Support Questions

Find answers, ask questions, and share your expertise
Announcements
Celebrating as our community reaches 100,000 members! Thank you!

Connecting to remote spark cluster fails

avatar
Rising Star

Hello team,

 

We have a CDh cluster in cloud with version 6.2 and On Prem cluster at CDH 5.16, Kindly check below and suggest?

 

We able to list HDFS content from Cloud Gateway Node but while running pyspark from cloud VM it gets failed.

 

I have copied spark, hdfs, yarn config copied from On prem cluster to cloud Gatway node in different path and export that path using below.

 

Step1:

export SPARK_CONF_DIR=/app/localstorage/evl_prod/etc/spark2/conf.cloudera.spark2_on_yarn
export SPARK_DIST_CLASSPATH=$(hadoop --config /app/localstorage/evl_prod/etc/hadoop/ classpath)

 

Step2: 

updated spark-defaults.conf for spark.yarn.jars to update path for jar spark.

 

spark.yarn.jars=local:/opt/cloudera/parcels/CDH-6.2.0-1.cdh6.2.0.p0.967373/lib/spark/jars/*,local:/opt/cloudera/parcels/CDH-6.2.0-1.cdh6.2.0.p0.967373/lib/spark/hive/*,local:/app/bds/parcels/CDH-5.16.2-1.cdh5.16.2.p0.8/lib/spark/lib/*

 

Step3:  Ran the pyspark from cloud Gateway Node, it throws below error in stderr of containers on On prem Resource manager Ui jogs logs.

 

Log Type: stderr

Log Upload Time: Fri Aug 30 06:46:04 -0400 2019

Log Length: 1082

Picked up JAVA_TOOL_OPTIONS: -Doracle.jdbc.thinLogonCapability=o3 -Djava.security.krb5.conf=/etc/krb5_bds.conf
19/08/30 06:46:03 INFO yarn.ApplicationMaster: Registered signal handlers for [TERM, HUP, INT]
Unknown/unsupported param List(--dist-cache-conf, /app/bds/data/yarn/nm/01/usercache/t617351/appcache/application_1567160664350_0006/container_e22_1567160664350_0006_02_000001/__spark_conf__/__spark_dist_cache__.properties)

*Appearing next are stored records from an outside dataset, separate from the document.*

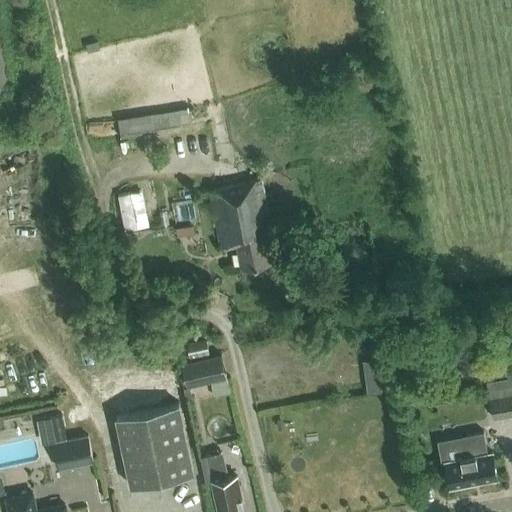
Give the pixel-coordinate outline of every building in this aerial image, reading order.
[(118,111),(119,129),(193,125),(192,107),(118,111)] [(241,267),(277,260),(260,179),(209,190),(221,248),(237,245),(241,267)] [(131,227),(151,222),(142,186),(121,191),(131,227)] [(0,208),(30,200),(27,189),(0,197),(0,208)] [(174,222),(174,233),(196,232),(195,221),(174,222)] [(506,353),(511,351),(511,325),(501,328),(506,353)] [(189,358),(209,354),(206,340),(186,344),(189,358)] [(221,353),(181,362),(187,387),(227,377),(221,353)] [(364,357),(369,391),(393,387),(388,353),(364,357)] [(504,357),(492,359),(495,375),(506,374),(507,373),(504,357)] [(511,393),(489,398),(493,417),(511,413),(511,393)] [(131,485),(194,471),(178,402),(115,416),(131,485)] [(483,431),(437,440),(441,462),(445,461),(450,485),(497,476),(492,451),(488,452),(483,431)] [(88,434),(52,441),(58,468),(93,461),(88,434)] [(225,476),(219,452),(200,456),(205,481),(212,479),(218,511),(244,511),(236,474),(225,476)] [(66,511),(65,504),(36,510),(33,492),(7,497),(9,511),(66,511)]
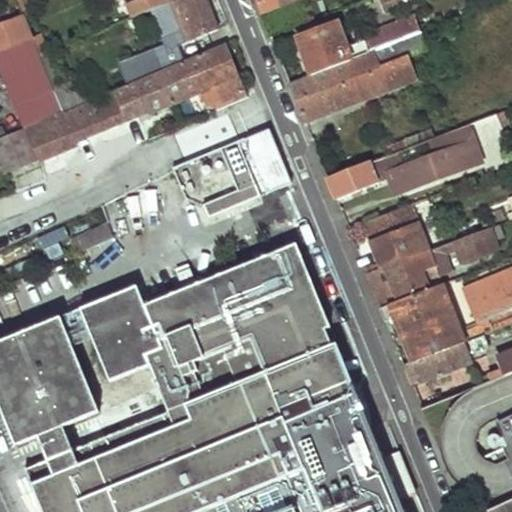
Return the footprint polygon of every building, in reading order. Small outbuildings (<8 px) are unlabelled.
[(166,5),(173,2),(172,0),(123,0),(132,20),(151,12),(166,5)] [(178,0),(173,2),(166,5),(177,31),(183,46),(220,32),(207,0),(178,0)] [(255,0),(261,15),(298,0),(255,0)] [(407,0),(380,0),(386,13),(409,4),(407,0)] [(166,5),(151,12),(162,38),(177,31),(166,5)] [(31,37),(22,15),(7,21),(9,26),(0,29),(0,53),(32,41),(31,37)] [(314,76),(423,33),(416,18),(366,37),(368,42),(350,49),(341,25),(300,41),(314,76)] [(40,33),(31,37),(32,41),(40,58),(49,55),(40,33)] [(314,76),(289,85),(305,124),(418,79),(410,58),(430,50),(423,33),(314,76)] [(32,41),(0,53),(0,66),(24,128),(63,113),(40,58),(32,41)] [(217,105),(245,94),(224,46),(186,62),(200,93),(207,109),(217,105)] [(158,73),(174,66),(169,54),(122,74),(126,86),(139,81),(158,73)] [(63,113),(98,97),(90,77),(64,88),(49,55),(40,58),(63,113)] [(171,104),(200,93),(186,62),(174,66),(158,73),(171,104)] [(150,110),(152,113),(171,104),(158,73),(139,81),(150,110)] [(117,90),(129,118),(150,110),(139,81),(126,86),(117,90)] [(24,128),(40,162),(77,145),(76,140),(129,118),(117,90),(98,97),(63,113),(24,128)] [(247,100),(245,94),(217,105),(219,112),(247,100)] [(483,144),(502,138),(496,117),(477,122),(483,144)] [(328,178),(337,201),(390,180),(396,195),(482,162),(468,127),(431,140),(435,154),(401,167),(396,153),(389,157),(371,163),(371,162),(328,178)] [(24,128),(0,139),(0,161),(2,166),(7,177),(40,162),(24,128)] [(396,153),(420,144),(417,137),(386,149),(389,157),(396,153)] [(237,139),(221,146),(238,186),(203,201),(208,215),(261,192),(237,139)] [(382,269),(430,251),(413,205),(363,224),(382,269)] [(110,226),(109,223),(72,238),(70,255),(114,236),(110,226)] [(491,230),(498,247),(511,242),(504,224),(491,230)] [(431,290),(442,286),(440,277),(446,274),(452,271),(450,266),(462,260),(463,263),(499,249),(498,247),(491,230),(489,228),(430,251),(382,269),(367,275),(381,309),(431,290)] [(333,344),(330,345),(324,331),(330,329),(295,245),(145,308),(136,287),(80,311),(110,383),(149,367),(157,387),(168,414),(155,419),(141,426),(136,415),(87,436),(90,444),(24,472),(41,511),(404,511),(401,503),(388,472),(384,464),(333,344)] [(511,269),(464,288),(477,321),(511,306),(511,269)] [(415,361),(464,342),(445,295),(435,298),(431,290),(381,309),(386,321),(396,316),(415,361)] [(59,316),(0,341),(0,409),(16,448),(99,413),(59,316)] [(404,365),(412,386),(472,360),(470,356),(485,350),(484,346),(489,344),(485,333),(464,342),(415,361),(404,365)] [(511,374),(511,352),(500,357),(504,371),(484,379),(486,384),(511,374)] [(157,387),(143,392),(155,419),(168,414),(157,387)] [(466,466),(487,511),(511,511),(511,415),(496,423),(507,447),(500,450),(466,466)] [(397,458),(384,464),(388,472),(401,503),(414,498),(397,458)]
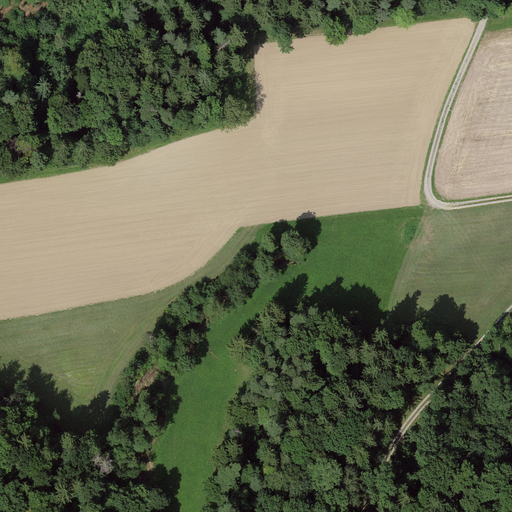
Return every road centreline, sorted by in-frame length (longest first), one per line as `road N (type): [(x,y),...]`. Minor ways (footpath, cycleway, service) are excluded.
road 1 (track): [(491,0),(443,119),(428,186),(446,206),(511,198)]
road 2 (track): [(365,511),(403,421),(511,313)]
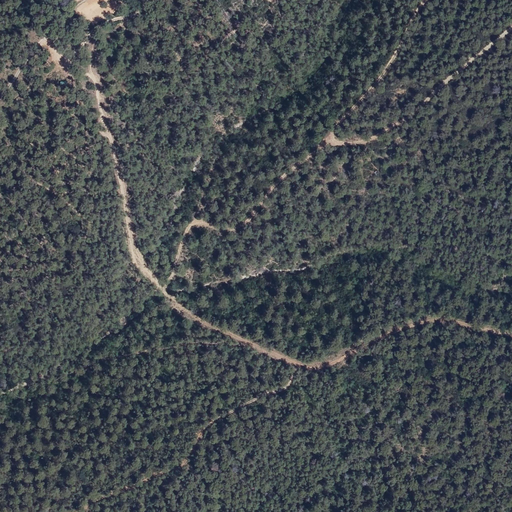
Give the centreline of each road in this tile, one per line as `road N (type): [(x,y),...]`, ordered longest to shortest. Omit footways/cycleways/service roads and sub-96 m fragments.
road 1 (track): [(67,60),(91,74),(136,267),(204,324),(304,366),(334,363),(403,325),(437,317),(511,333)]
road 2 (track): [(511,30),(393,124),(361,141),(337,138),(330,133),(400,53),(426,0)]
road 3 (track): [(296,363),(285,387),(217,419),(184,463),(72,511)]
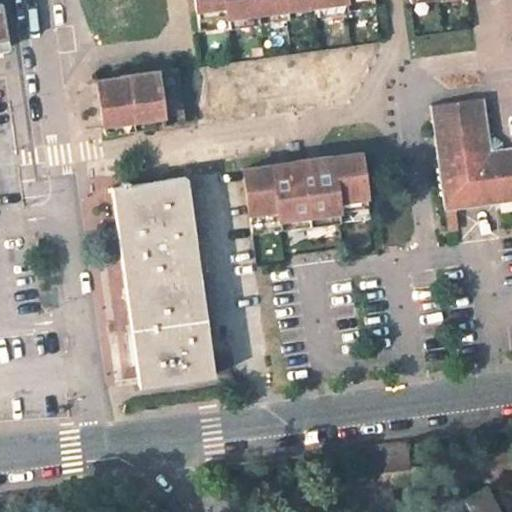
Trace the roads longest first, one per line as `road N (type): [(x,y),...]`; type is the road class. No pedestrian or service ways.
road 1 (residential): [(97,443),(38,0)]
road 2 (residential): [(168,434),(511,392)]
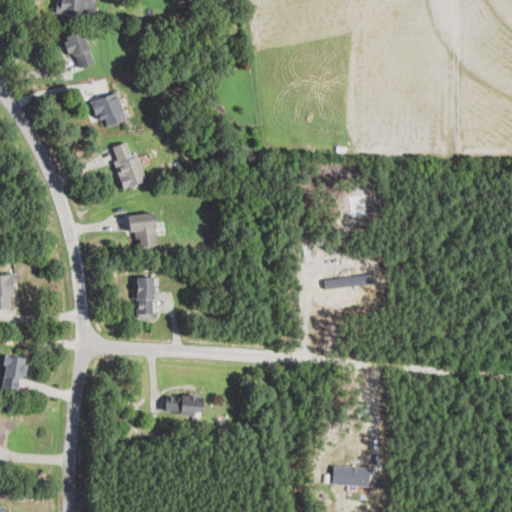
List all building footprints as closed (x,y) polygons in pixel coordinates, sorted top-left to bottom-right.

Usage: org.apache.spark.deploy.yarn.ApplicationMaster [options]
Options:
  --jar JAR_PATH       Path to your application's JAR file
  --class CLASS_NAME   Name of your application's main class
  --primary-py-file    A main Python file
  --primary-r-file     A main R file
  --py-files PY_FILES  Comma-separated list of .zip, .egg, or .py files to
                       place on the PYTHONPATH for Python apps.
  --args ARGS          Arguments to be passed to your application's main class.
                       Multiple invocations are possible, each will be passed in order.
  --properties-file FILE Path to a custom Spark properties file.
      
 

Log Type: stdout

Log Upload Time: Fri Aug 30 06:46:04 -0400 2019

Log Length: 0

3 REPLIES 3

avatar
Contributor

Hello @VijayM 

 

This error is due to the two clusters having different Spark major versions.

 

CDH5 is Spark 1.x, CDH6 is Spark 2.x - there are major differences between the two and code written in one may not run in the other.

 

To resolve, you should ensure the Spark versions on the cluster match.

avatar
New Contributor

You must follow the thread may working checkout... 

 

thanks

avatar
Super Guru
@VijayM ,

Couple of questions:

1. Are CDH6 and CDH5 managed by same Cloudera Manager, or you manage yourself?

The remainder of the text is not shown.